The most important thing to do is to get into the habit of taking preparatory naps – that means napping when you aren’t actually sleepy, to prevent drowsiness from setting in.
3. Rest at Home
When you’re home, try to prioritize physical and mental rest:
- Avoid sources of unnecessary anxiety
- Keep artificial lights low
- Minimize screen time
Aside from necessary chores and errands, try to make the most of your time at home by engaging in stress relieving rituals, such as:
- Run a hot bath
- Listen to a calming album
- Practice meditation
- Write (with a pen) about your day and your thoughts and worries
It’s important not only to sleep, but to find time for the mind to rest. A nurse’s life is often hectic with little room to stop and think, so take every moment you can spare to simply look inwards and calm yourself. Breathing exercises can be an excellent tool in this regard, as well.
4. Try to Incorporate Healthier Food
You’re much more likely to feel physically and mentally exhausted if you’re fueling yourself with junk food or fast food. While it’s often fast and cheap, the long-term effects of subsisting on unhealthy food are devastating.
Your eating habits aren’t just informed by the rest of your health lifestyle – it’s often the other way around. Eating the wrong foods can actively make you feel lazier and more tired, even if you have an active job. Almost 40 percent of nurses report eating fast food more than three times a week.
Making the switch to a healthier lifestyle is a drastic and difficult change, especially for someone with a very hectic work schedule. But it’s those with stressful work schedules that are most at risk for the negative downsides of unhealthy eating habits. Taking the time to make basic changes to the way you eat can have a massive impact on how you feel, and how you perform at work.
5. Stay Hydrated
It’s far too easy to forget to stay hydrated while on the job. When you’ve got a million other things going through your mind, one of the last things you’d worry about is whether or not you’ve had enough fluids that day.
However, not drinking enough can be a significant problem. Even mild dehydration can affect a person both cognitively and physically. Mild dehydration leads to more nursing fatigue, greater risk of headaches, and more.
How much water we need on a daily basis depends on our age, gender, size, and activity. Some need more water than others, but a good rule of thumb is to keep water on hand and consume around 2.7 liters for women, and 3.7 liters for men.
Keep in mind that some of our water intake is covered by our food and other beverages, such as coffee and juice. Productivity apps can help you track your fluid intake – you don’t need to track it every day, just find out how much you generally drink and supplement with a refillable water bottle.
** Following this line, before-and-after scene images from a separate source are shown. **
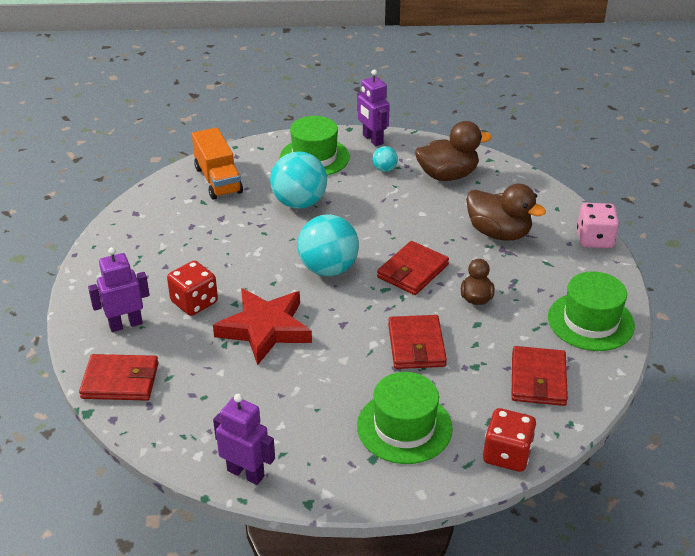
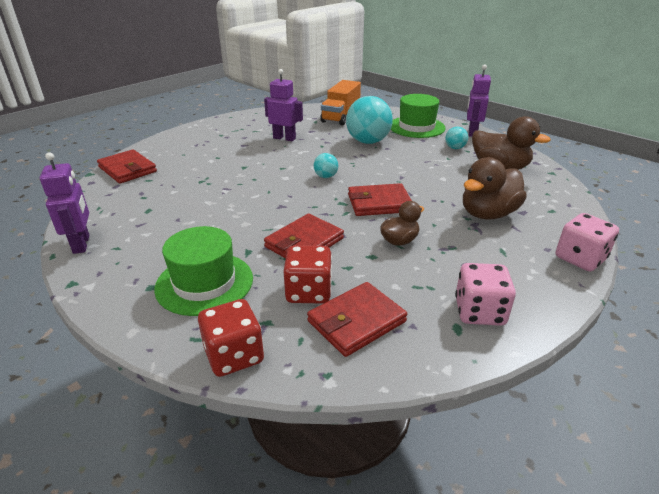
camera: 45 degrees right, 5 degrees down
purple robot [88,247,150,332] -> purple robot moved to [264,69,303,141]
red dice [167,261,218,316] -> red dice moved to [284,245,332,304]
red star [213,288,312,365] -> none
turquoise ball [297,215,359,276] -> turquoise ball [314,153,338,178], size x0.47
brown duck [466,183,546,241] -> brown duck turned 60 degrees clockwise [463,157,527,220]
green hat [548,271,635,351] -> pink dice [455,263,516,326]

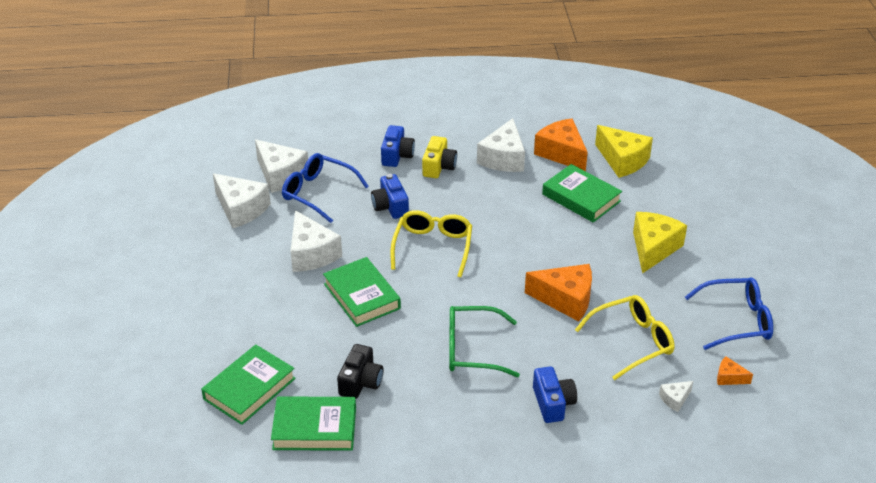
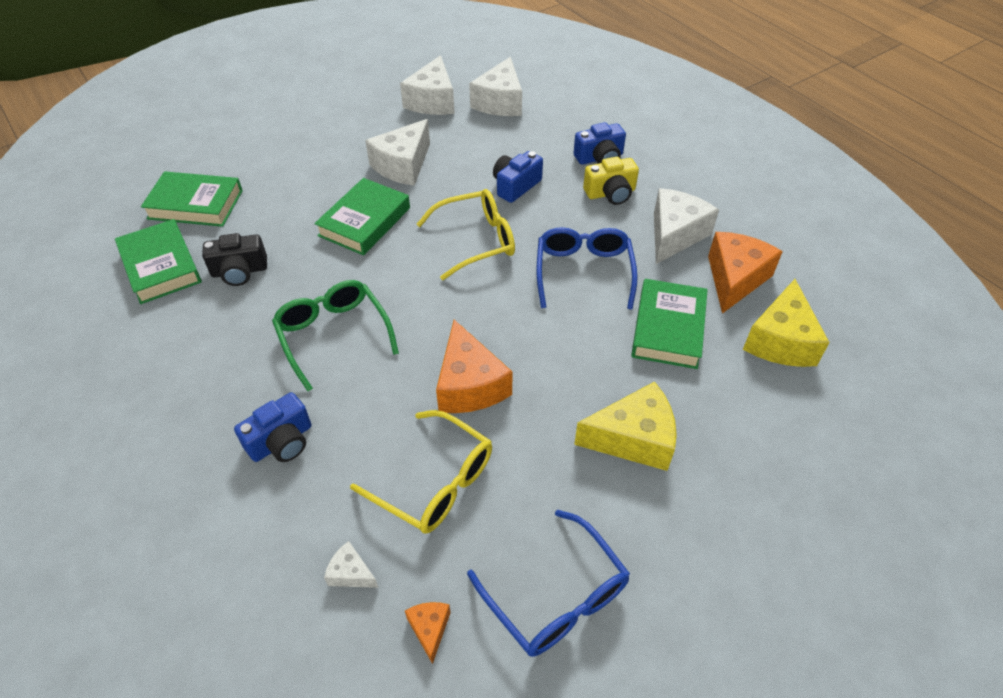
camera: 60 degrees right, 10 degrees up
blue glasses [282,153,369,223] -> blue glasses moved to [537,227,638,310]
white cheese [477,118,525,172] -> white cheese turned 135 degrees clockwise [654,188,719,264]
6. Talk to Your Manager About Nursing Fatigue
Sometimes, when you’ve done all you can and still find yourself struggling to cope with your workload, your only option is to talk with your manager and discuss how you to better navigate your responsibilities at the hospital, so you can be a more effective nurse, and keep patients safe from harm.
It’s in a hospital’s own interest to listen to its staff and make appropriate choices, both to avoid potential life-threatening errors, and to maintain a motivated and productive workforce.
Reducing nursing fatigue is important to keep your body and mind sharp, reduce errors, improve patient well-being, and increase your success.